In the records below, count every line where the string "that" appears, and reply with the count only.
======== Entries shown ========
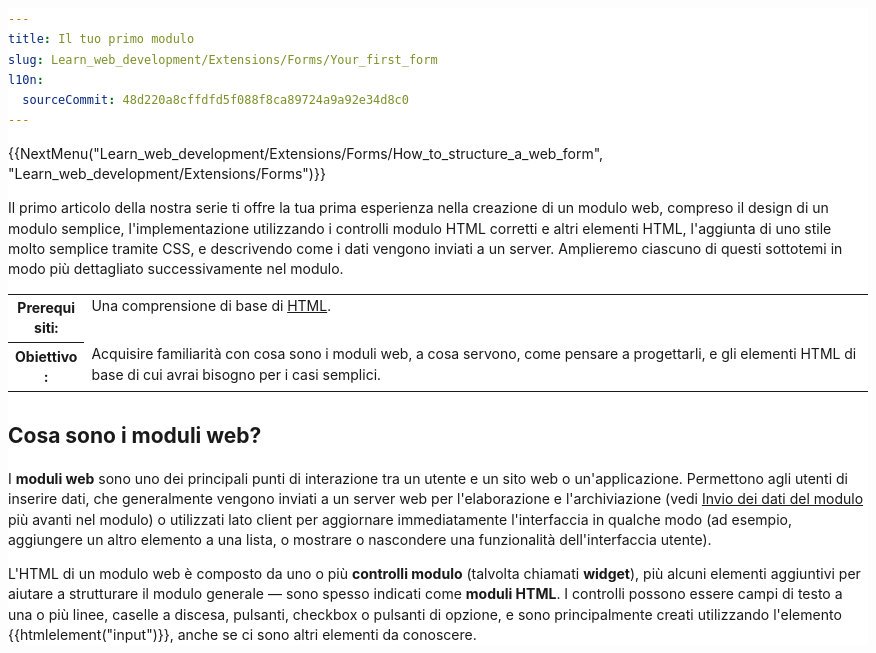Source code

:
 ```yaml
---
title: Il tuo primo modulo
slug: Learn_web_development/Extensions/Forms/Your_first_form
l10n:
  sourceCommit: 48d220a8cffdfd5f088f8ca89724a9a92e34d8c0
---
```


{{NextMenu("Learn_web_development/Extensions/Forms/How_to_structure_a_web_form", "Learn_web_development/Extensions/Forms")}}

Il primo articolo della nostra serie ti offre la tua prima esperienza nella creazione di un modulo web, compreso il design di un modulo semplice, l'implementazione utilizzando i controlli modulo HTML corretti e altri elementi HTML, l'aggiunta di uno stile molto semplice tramite CSS, e descrivendo come i dati vengono inviati a un server. Amplieremo ciascuno di questi sottotemi in modo più dettagliato successivamente nel modulo.

<table>
  <tbody>
    <tr>
      <th scope="row">Prerequisiti:</th>
      <td>
        Una comprensione di base di
        <a href="/it/docs/Learn_web_development/Core/Structuring_content"
          >HTML</a
        >.
      </td>
    </tr>
    <tr>
      <th scope="row">Obiettivo:</th>
      <td>
        Acquisire familiarità con cosa sono i moduli web, a cosa servono, come
        pensare a progettarli, e gli elementi HTML di base di cui avrai bisogno
        per i casi semplici.
      </td>
    </tr>
  </tbody>
</table>

## Cosa sono i moduli web?

I **moduli web** sono uno dei principali punti di interazione tra un utente e un sito web o un'applicazione. Permettono agli utenti di inserire dati, che generalmente vengono inviati a un server web per l'elaborazione e l'archiviazione (vedi [Invio dei dati del modulo](/it/docs/Learn_web_development/Extensions/Forms/Sending_and_retrieving_form_data) più avanti nel modulo) o utilizzati lato client per aggiornare immediatamente l'interfaccia in qualche modo (ad esempio, aggiungere un altro elemento a una lista, o mostrare o nascondere una funzionalità dell'interfaccia utente).

L'HTML di un modulo web è composto da uno o più **controlli modulo** (talvolta chiamati **widget**), più alcuni elementi aggiuntivi per aiutare a strutturare il modulo generale — sono spesso indicati come **moduli HTML**. I controlli possono essere campi di testo a una o più linee, caselle a discesa, pulsanti, checkbox o pulsanti di opzione, e sono principalmente creati utilizzando l'elemento {{htmlelement("input")}}, anche se ci sono altri elementi da conoscere.
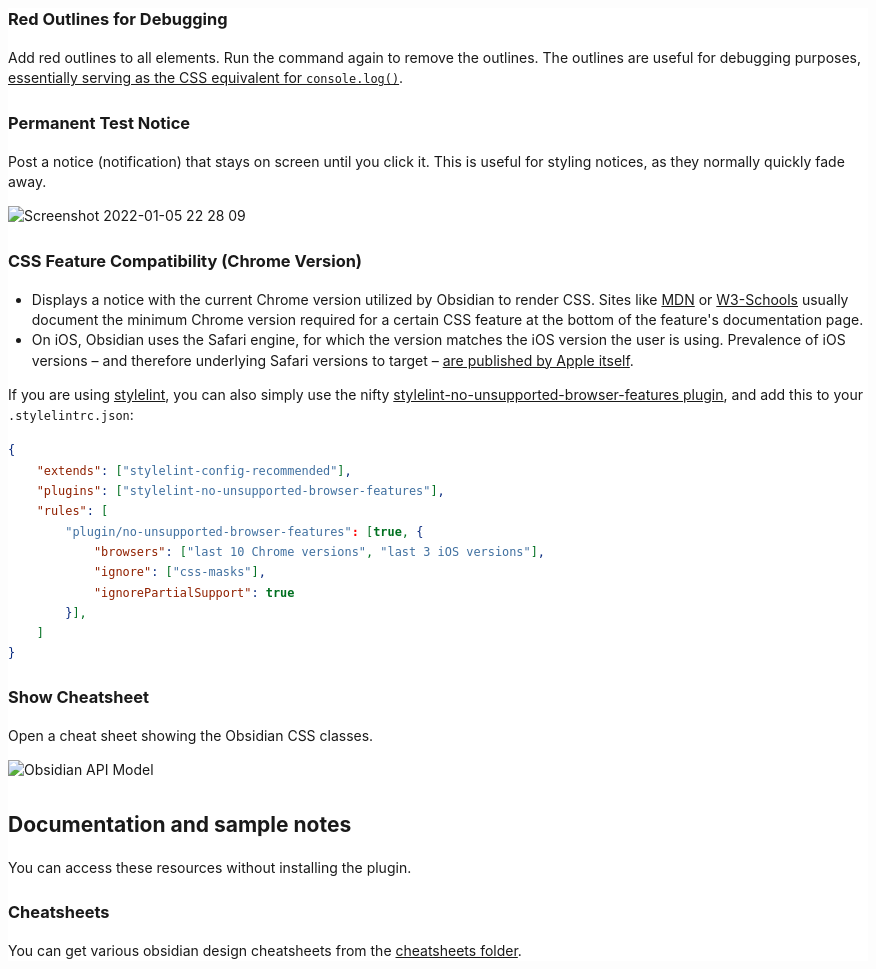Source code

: ### Red Outlines for Debugging
Add red outlines to all elements. Run the command again to remove the outlines.
The outlines are useful for debugging purposes, [essentially serving as the CSS
equivalent for `console.log()`](https://www.youtube.com/shorts/ii-lSK2_Nu4).

### Permanent Test Notice
Post a notice (notification) that stays on screen until you click it. This is
useful for styling notices, as they normally quickly fade away.

<img width=40% alt="Screenshot 2022-01-05 22 28 09" src="https://user-images.githubusercontent.com/73286100/148292139-86847227-5048-41e4-a6dc-768e4b54728b.png">

### CSS Feature Compatibility (Chrome Version)
- Displays a notice with the current Chrome version utilized by Obsidian to
  render CSS. Sites like [MDN](https://developer.mozilla.org/en-US/) or
  [W3-Schools](https://www.w3schools.com/cssref/css3_pr_overflow-y.asp) usually
  document the minimum Chrome version required for a certain CSS feature at the
  bottom of the feature's documentation page.
- On iOS, Obsidian uses the Safari engine, for which the version matches the iOS
  version the user is using. Prevalence of iOS versions – and therefore
  underlying Safari versions to target – [are published by Apple
  itself](https://developer.apple.com/support/app-store/).

If you are using [stylelint](https://stylelint.io/), you can also simply use the
nifty [stylelint-no-unsupported-browser-features
plugin](https://www.npmjs.com/package/stylelint-no-unsupported-browser-features),
and add this to your `.stylelintrc.json`:

```json
{
	"extends": ["stylelint-config-recommended"],
	"plugins": ["stylelint-no-unsupported-browser-features"],
	"rules": [
		"plugin/no-unsupported-browser-features": [true, {
			"browsers": ["last 10 Chrome versions", "last 3 iOS versions"],
			"ignore": ["css-masks"],
			"ignorePartialSupport": true
		}],
	]
}
```

### Show Cheatsheet
Open a cheat sheet showing the Obsidian CSS classes.

<img src="https://raw.githubusercontent.com/chrisgrieser/obsidian-theme-design-utilities/HEAD/cheatsheets/css-classes.png" alt="Obsidian API Model" width=40%>

## Documentation and sample notes
You can access these resources without installing the plugin.

### Cheatsheets
You can get various obsidian design cheatsheets from the [cheatsheets folder](https://github.com/chrisgrieser/obsidian-theme-design-utilities/tree/main/cheatsheets).
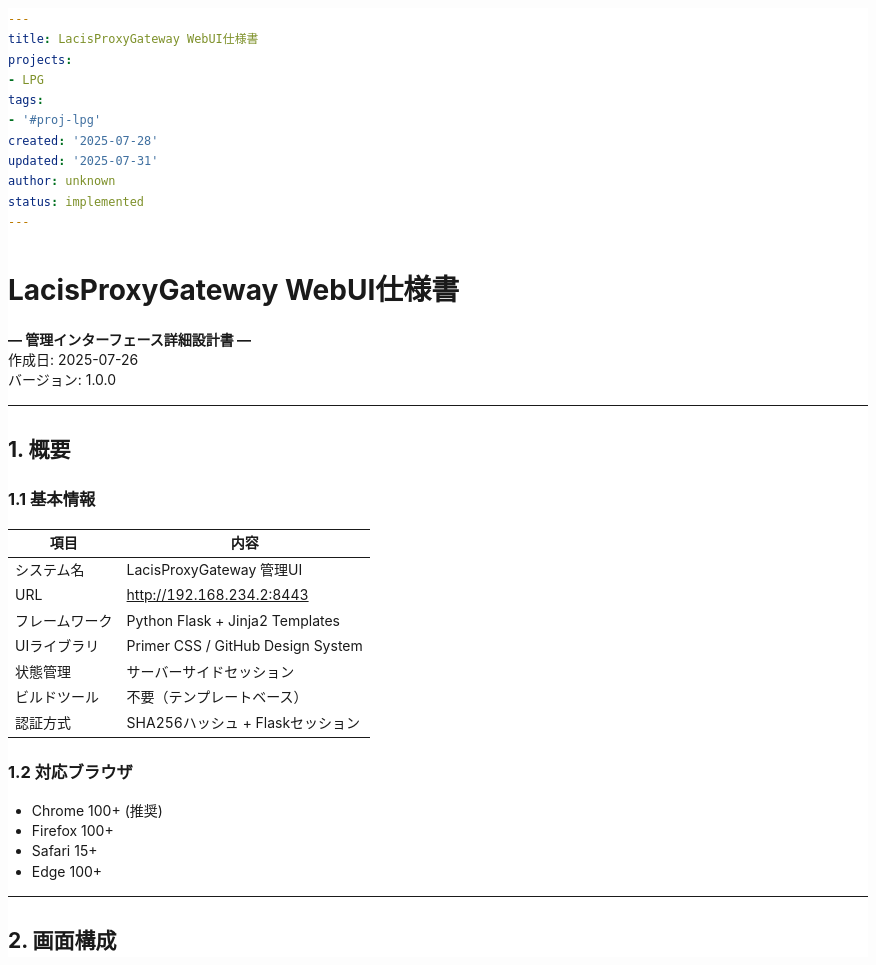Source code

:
 ```yaml
---
title: LacisProxyGateway WebUI仕様書
projects:
- LPG
tags:
- '#proj-lpg'
created: '2025-07-28'
updated: '2025-07-31'
author: unknown
status: implemented
---
```

# LacisProxyGateway WebUI仕様書

**― 管理インターフェース詳細設計書 ―**  
作成日: 2025-07-26  
バージョン: 1.0.0

---

## 1. 概要

### 1.1 基本情報

| 項目 | 内容 |
|------|------|
| システム名 | LacisProxyGateway 管理UI |
| URL | http://192.168.234.2:8443 |
| フレームワーク | Python Flask + Jinja2 Templates |
| UIライブラリ | Primer CSS / GitHub Design System |
| 状態管理 | サーバーサイドセッション |
| ビルドツール | 不要（テンプレートベース） |
| 認証方式 | SHA256ハッシュ + Flaskセッション |

### 1.2 対応ブラウザ

- Chrome 100+ (推奨)
- Firefox 100+
- Safari 15+
- Edge 100+

---

## 2. 画面構成
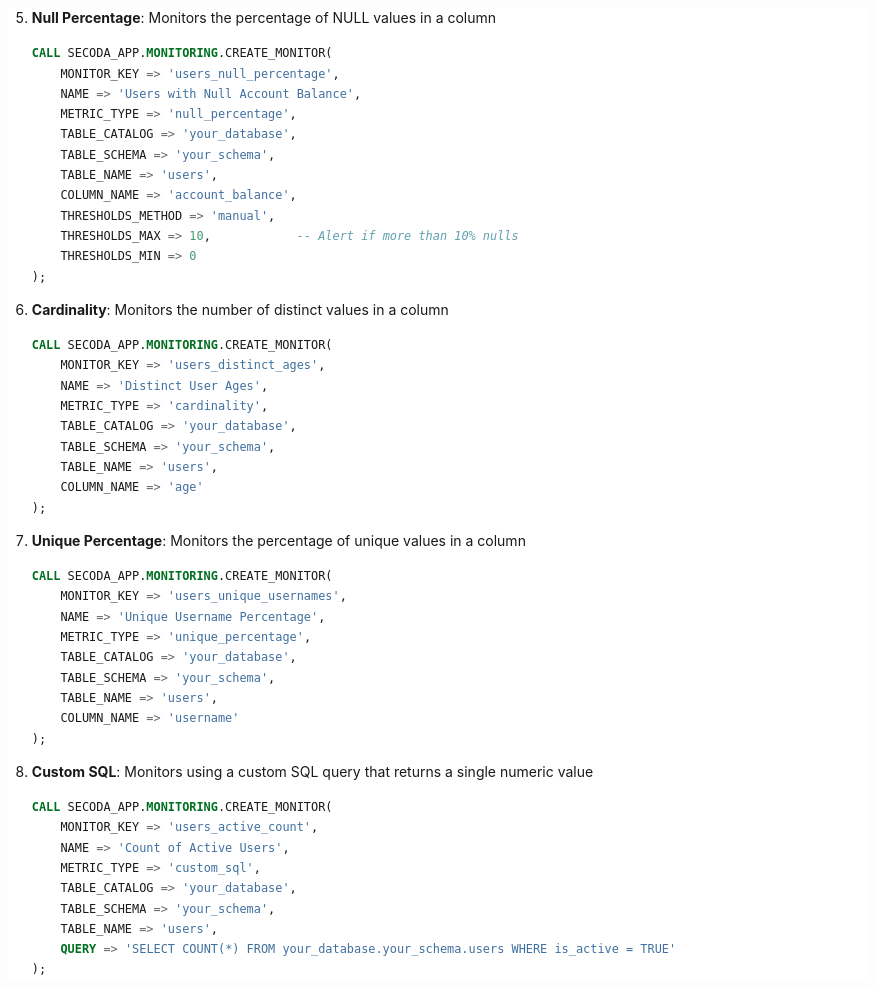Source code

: 5. **Null Percentage**: Monitors the percentage of NULL values in a column
   ```sql
   CALL SECODA_APP.MONITORING.CREATE_MONITOR(
       MONITOR_KEY => 'users_null_percentage',
       NAME => 'Users with Null Account Balance',
       METRIC_TYPE => 'null_percentage',
       TABLE_CATALOG => 'your_database',
       TABLE_SCHEMA => 'your_schema',
       TABLE_NAME => 'users',
       COLUMN_NAME => 'account_balance',
       THRESHOLDS_METHOD => 'manual',
       THRESHOLDS_MAX => 10,            -- Alert if more than 10% nulls
       THRESHOLDS_MIN => 0
   );
   ```

6. **Cardinality**: Monitors the number of distinct values in a column
   ```sql
   CALL SECODA_APP.MONITORING.CREATE_MONITOR(
       MONITOR_KEY => 'users_distinct_ages',
       NAME => 'Distinct User Ages',
       METRIC_TYPE => 'cardinality',
       TABLE_CATALOG => 'your_database',
       TABLE_SCHEMA => 'your_schema',
       TABLE_NAME => 'users',
       COLUMN_NAME => 'age'
   );
   ```

7. **Unique Percentage**: Monitors the percentage of unique values in a column
   ```sql
   CALL SECODA_APP.MONITORING.CREATE_MONITOR(
       MONITOR_KEY => 'users_unique_usernames',
       NAME => 'Unique Username Percentage',
       METRIC_TYPE => 'unique_percentage',
       TABLE_CATALOG => 'your_database',
       TABLE_SCHEMA => 'your_schema',
       TABLE_NAME => 'users',
       COLUMN_NAME => 'username'
   );
   ```

8. **Custom SQL**: Monitors using a custom SQL query that returns a single numeric value
   ```sql
   CALL SECODA_APP.MONITORING.CREATE_MONITOR(
       MONITOR_KEY => 'users_active_count',
       NAME => 'Count of Active Users',
       METRIC_TYPE => 'custom_sql',
       TABLE_CATALOG => 'your_database',
       TABLE_SCHEMA => 'your_schema',
       TABLE_NAME => 'users',
       QUERY => 'SELECT COUNT(*) FROM your_database.your_schema.users WHERE is_active = TRUE'
   );
   ```
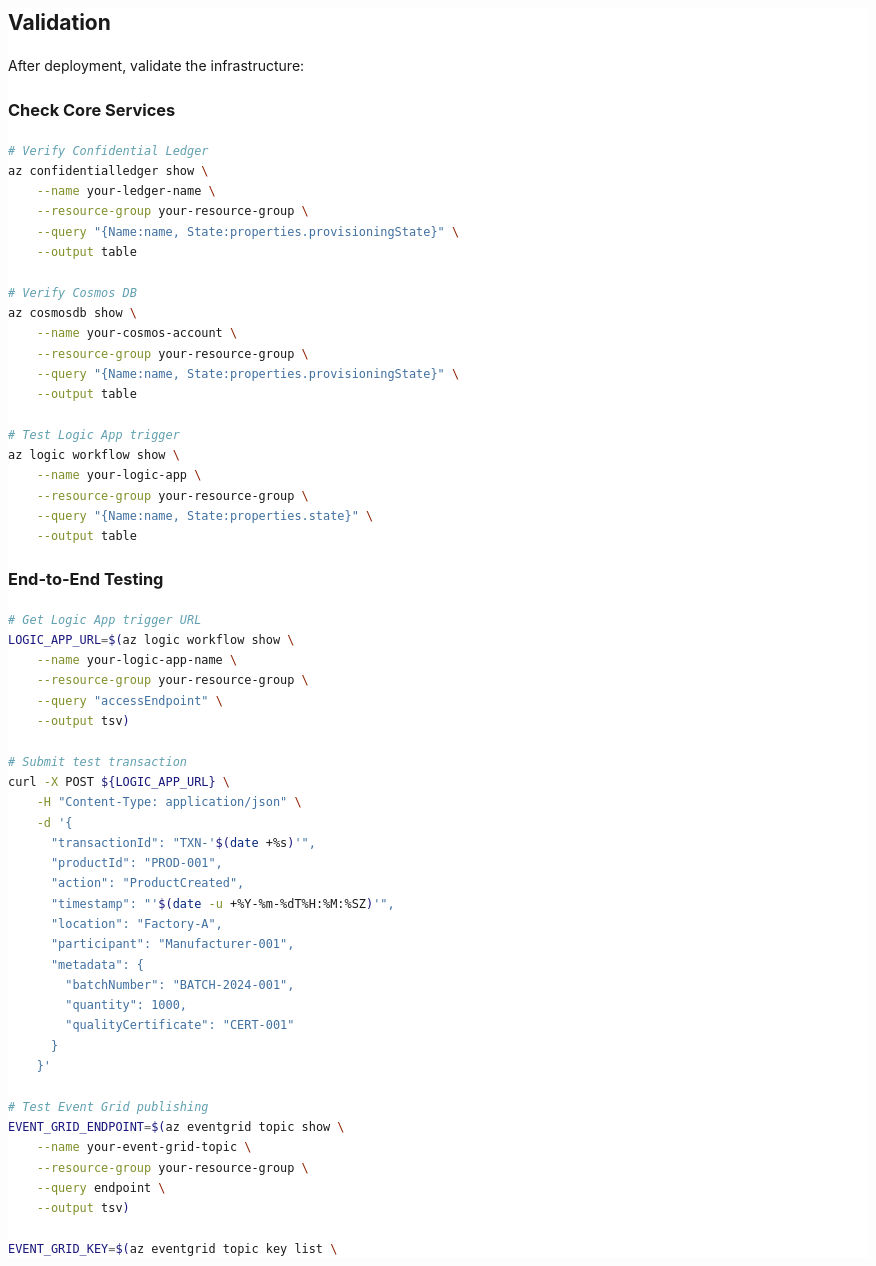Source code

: ## Validation

After deployment, validate the infrastructure:

### Check Core Services

```bash
# Verify Confidential Ledger
az confidentialledger show \
    --name your-ledger-name \
    --resource-group your-resource-group \
    --query "{Name:name, State:properties.provisioningState}" \
    --output table

# Verify Cosmos DB
az cosmosdb show \
    --name your-cosmos-account \
    --resource-group your-resource-group \
    --query "{Name:name, State:properties.provisioningState}" \
    --output table

# Test Logic App trigger
az logic workflow show \
    --name your-logic-app \
    --resource-group your-resource-group \
    --query "{Name:name, State:properties.state}" \
    --output table
```

### End-to-End Testing

```bash
# Get Logic App trigger URL
LOGIC_APP_URL=$(az logic workflow show \
    --name your-logic-app-name \
    --resource-group your-resource-group \
    --query "accessEndpoint" \
    --output tsv)

# Submit test transaction
curl -X POST ${LOGIC_APP_URL} \
    -H "Content-Type: application/json" \
    -d '{
      "transactionId": "TXN-'$(date +%s)'",
      "productId": "PROD-001",
      "action": "ProductCreated",
      "timestamp": "'$(date -u +%Y-%m-%dT%H:%M:%SZ)'",
      "location": "Factory-A",
      "participant": "Manufacturer-001",
      "metadata": {
        "batchNumber": "BATCH-2024-001",
        "quantity": 1000,
        "qualityCertificate": "CERT-001"
      }
    }'

# Test Event Grid publishing
EVENT_GRID_ENDPOINT=$(az eventgrid topic show \
    --name your-event-grid-topic \
    --resource-group your-resource-group \
    --query endpoint \
    --output tsv)

EVENT_GRID_KEY=$(az eventgrid topic key list \
```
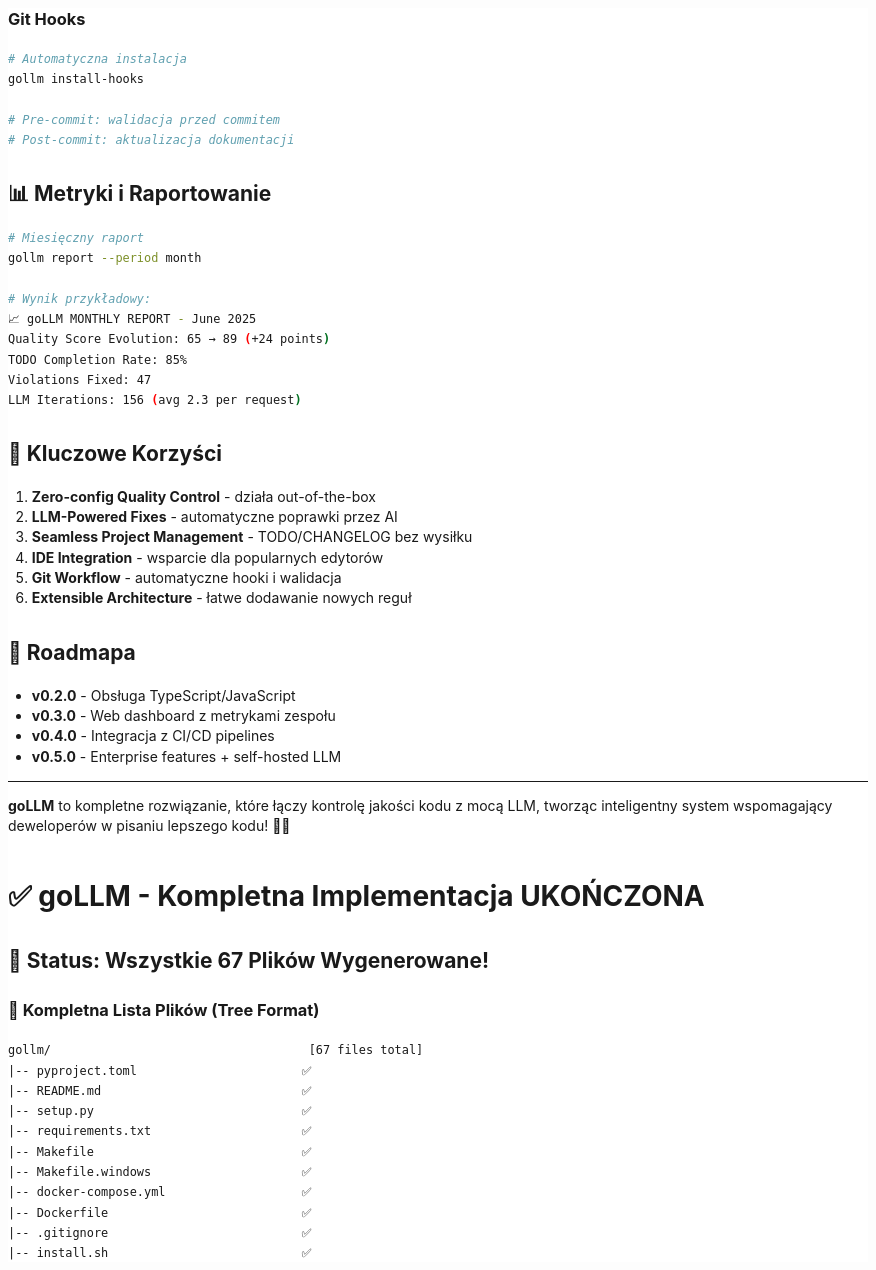 ### Git Hooks
```bash
# Automatyczna instalacja
gollm install-hooks

# Pre-commit: walidacja przed commitem
# Post-commit: aktualizacja dokumentacji
```

## 📊 Metryki i Raportowanie

```bash
# Miesięczny raport
gollm report --period month

# Wynik przykładowy:
📈 goLLM MONTHLY REPORT - June 2025
Quality Score Evolution: 65 → 89 (+24 points)
TODO Completion Rate: 85%
Violations Fixed: 47
LLM Iterations: 156 (avg 2.3 per request)
```

## 🎯 Kluczowe Korzyści

1. **Zero-config Quality Control** - działa out-of-the-box
2. **LLM-Powered Fixes** - automatyczne poprawki przez AI
3. **Seamless Project Management** - TODO/CHANGELOG bez wysiłku
4. **IDE Integration** - wsparcie dla popularnych edytorów
5. **Git Workflow** - automatyczne hooki i walidacja
6. **Extensible Architecture** - łatwe dodawanie nowych reguł

## 🚀 Roadmapa

- **v0.2.0** - Obsługa TypeScript/JavaScript
- **v0.3.0** - Web dashboard z metrykami zespołu  
- **v0.4.0** - Integracja z CI/CD pipelines
- **v0.5.0** - Enterprise features + self-hosted LLM

---

**goLLM** to kompletne rozwiązanie, które łączy kontrolę jakości kodu z mocą LLM, tworząc inteligentny system wspomagający deweloperów w pisaniu lepszego kodu! 🐍✨



# ✅ goLLM - Kompletna Implementacja UKOŃCZONA

## 🎉 **Status: Wszystkie 67 Plików Wygenerowane!**

### 📁 **Kompletna Lista Plików (Tree Format)**
```
gollm/                                    [67 files total]
|-- pyproject.toml                       ✅
|-- README.md                            ✅
|-- setup.py                             ✅
|-- requirements.txt                     ✅
|-- Makefile                             ✅
|-- Makefile.windows                     ✅
|-- docker-compose.yml                   ✅
|-- Dockerfile                           ✅
|-- .gitignore                           ✅
|-- install.sh                           ✅
```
========
● The completed task:
2